If you manage to get kani basami, but he gets up before you can get to a decent position, you can try transitioning to guard. Or you can try an oma plata by angling your body so that you're in a side by side position. As soon as he starts to sit up, you need to get your top leg out of there. Otherwise he can turn you over and take your back.
Just throwing out some ideas. Everyone has their own favorite techniques.
Hope that helps.
It depends on context.
The question is tagged "wrestling" and "groundwork" but, as others have pointed out, this move may not be "competition legal", depending on your rule set. By contrast, it is legal in many karate rule sets and, using your picture as the model, a left-legged kakato-geri (heel kick) would be an obvious choice.
There are two main followups one for each of two separate situations.
Competition: You move to a pin or a "ground and pound" position taking advantage of the fact that you can move on top of your opponent.
Everywhere else: Roll away and stand up quick. You don't want to be on the ground when his friends show up.
In situation 2 you actually probably did the variant where you are already prone at the start as opposed to choosing to go to ground.

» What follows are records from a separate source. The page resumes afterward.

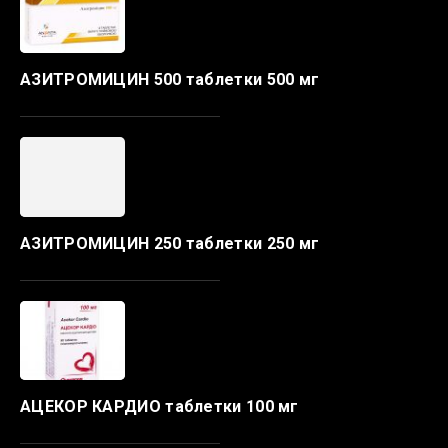
АЗИТРОМИЦИН 500 таблетки 500 мг
АЗИТРОМИЦИН 250 таблетки 250 мг
АЦЕКОР КАРДИО таблетки 100 мг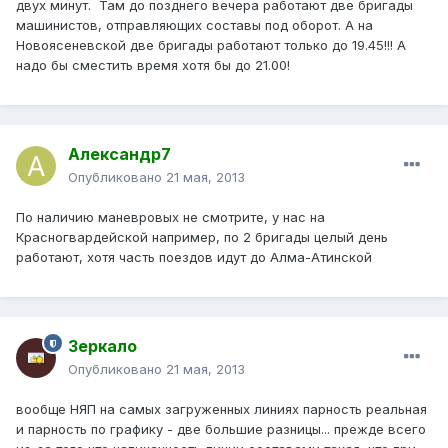
двух минут. Там до позднего вечера работают две бригады
машинистов, отправляющих составы под оборот. А на
Новоясеневской две бригады работают только до 19.45!!! А
надо бы сместить время хотя бы до 21.00!
Александр7
Опубликовано
21 мая, 2013
По наличию маневровых не смотрите, у нас на
Красногвардейской например, по 2 бригады целый день
работают, хотя часть поездов идут до Алма-Атинской
Зеркало
Опубликовано
21 мая, 2013
вообще НЯП на самых загруженных линиях парность реальная
и парность по графику - две большие разницы... прежде всего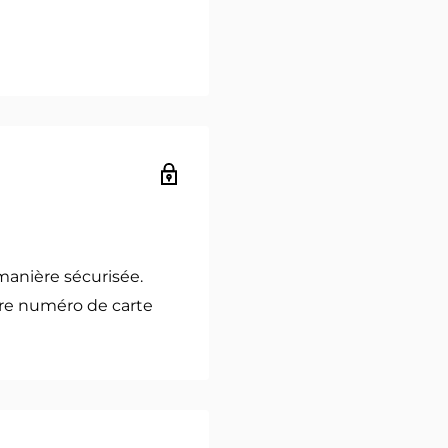
manière sécurisée.
re numéro de carte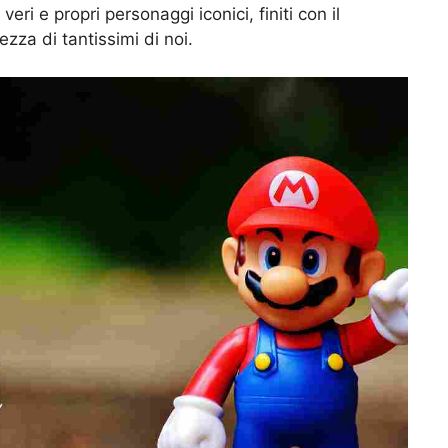
eri e propri personaggi iconici, finiti con il
ezza di tantissimi di noi.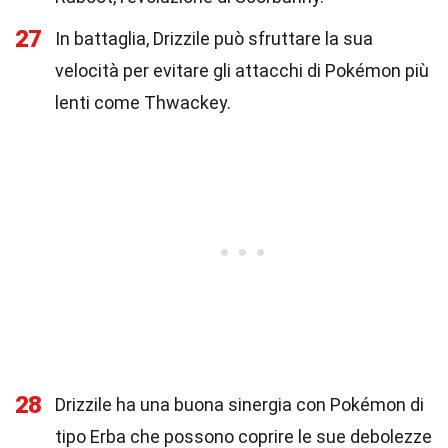
27
In battaglia, Drizzile può sfruttare la sua
velocità per evitare gli attacchi di Pokémon più
lenti come Thwackey.
28
Drizzile ha una buona sinergia con Pokémon di
tipo Erba che possono coprire le sue debolezze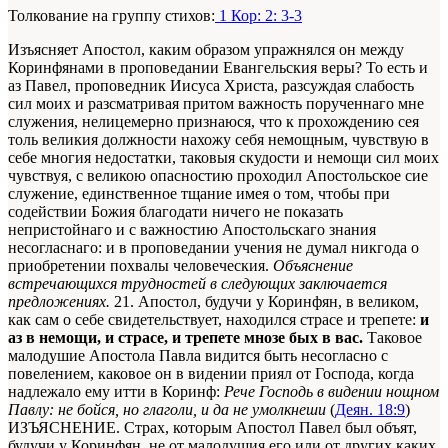
Толкование на группу стихов:
1 Кор: 2: 3-3
Изъясняет Апостол, каким образом упражнялся он между
Коринфянами в проповедании Евангельския веры? То есть и
аз Павел, проповедник Иисуса Христа, разсуждая слабость
сил моих и разсматривая притом важность порученнаго мне
служения, нелицемерно признаюся, что к прохождению сея
толь великия должности нахожу себя немощным, чувствую в
себе многия недостатки, таковыя скудости и немощи сил моих
чувствуя, с великою опасностию проходил Апостольское сие
служение, единственное тщание имея о том, чтобы при
содействии Божия благодати ничего не показать
непристойнаго и с важностию Апостольскаго знания
несогласнаго: и в проповедании учения не думал никгода о
приобретении похвалы человеческия.
Объяснение
встречающихся трудностей в следующих заключается
предложениях.
21. Апостол, будучи у Коринфян, в великом,
как сам о себе свидетельствует, находился страсе и трепете:
и
аз в немощи, и страсе, и трепете мнозе бых в вас.
Таковое
малодушие Апостола Павла видится быть несогласно с
повелением, каковое он в видении приял от Господа, когда
надлежало ему итти в Коринф:
Рече Господь в видении нощном
Павлу: не бойся, но глаголи, и да не умолкнеши
(
Деян. 18:9
)
ИЗЪЯСНЕНИЕ. Страх, которым Апостол Павел был объят,
будучи у Коринфян, не от малодушия его или от других каких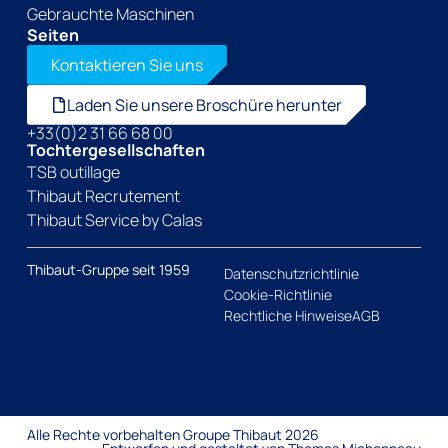
Gebrauchte Maschinen
Seiten
Kontaktieren Sie uns
Laden Sie unsere Broschüre herunter
+33(0)2 31 66 68 00
Tochtergesellschaften
TSB outillage
Thibaut Recrutement
Thibaut Service by Calas
Thibaut-Gruppe seit 1959
Datenschutzrichtlinie
Cookie-Richtlinie
Rechtliche Hinweise
AGB
Alle Rechte vorbehalten Groupe Thibaut 2026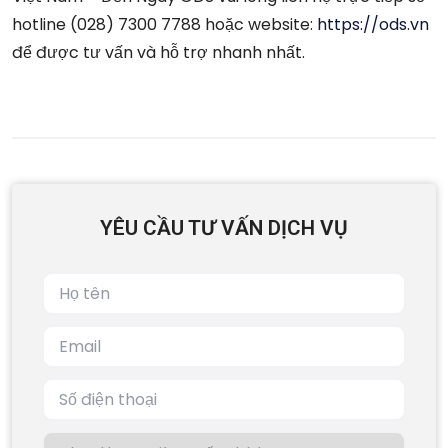
hotline (028) 7300 7788 hoặc website:
https://ods.vn
để được tư vấn và hỗ trợ nhanh nhất.
YÊU CẦU TƯ VẤN DỊCH VỤ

From the perspective of Capoeira (my current style), during a typical exchange in the roda, if you've dumped the other person to the ground without touching it yourself with anything other than the allowed hands, feet, and head, you've already won the exchange, so you will typically either just extract yourself and help your opponent up, or mock a "ground and pound" attack against your "fallen" opponent. Some players will show a strike with the top leg to the head to indicate that they could continue capitalizing on the position.
In the case where they have caught themselves on the way down, and have landed in some sort of bridge or queda de quatro ("fall onto four", basically a crabwalk position), you typically either disengage, allowing your opponent to rise, indicating that you acknowledge that they caught themselves acceptably and that you want to return the game to a more upright position where you're not stuck in a test of strength (Capoeira, in general, discourages a lot of wrestling, and prefers moving to something new if the takedown doesn't work immediately), or you try to transition to another movement. From that position, the two most common continuations I've seen are to either twist the torso and then the legs to continue the rolling back, forcing the other player to try to do something to either reinforce their bridge or to continue to roll with the movement, or to extricate the bottom leg and to continue rolling into a shown kick to the head. I have, on occasion, seen someone instead going the other direction, kicking the leg underneath out to sweep the defending player's legs out to compromise their bridge in that direction, but at that point, you're also compromising your own balance, so it's more risky, plus you need to be careful about who you do it to, because if their shoulders are at an awkward angle, you can cause injury when they suddenly have their bodyweight solely on their hands.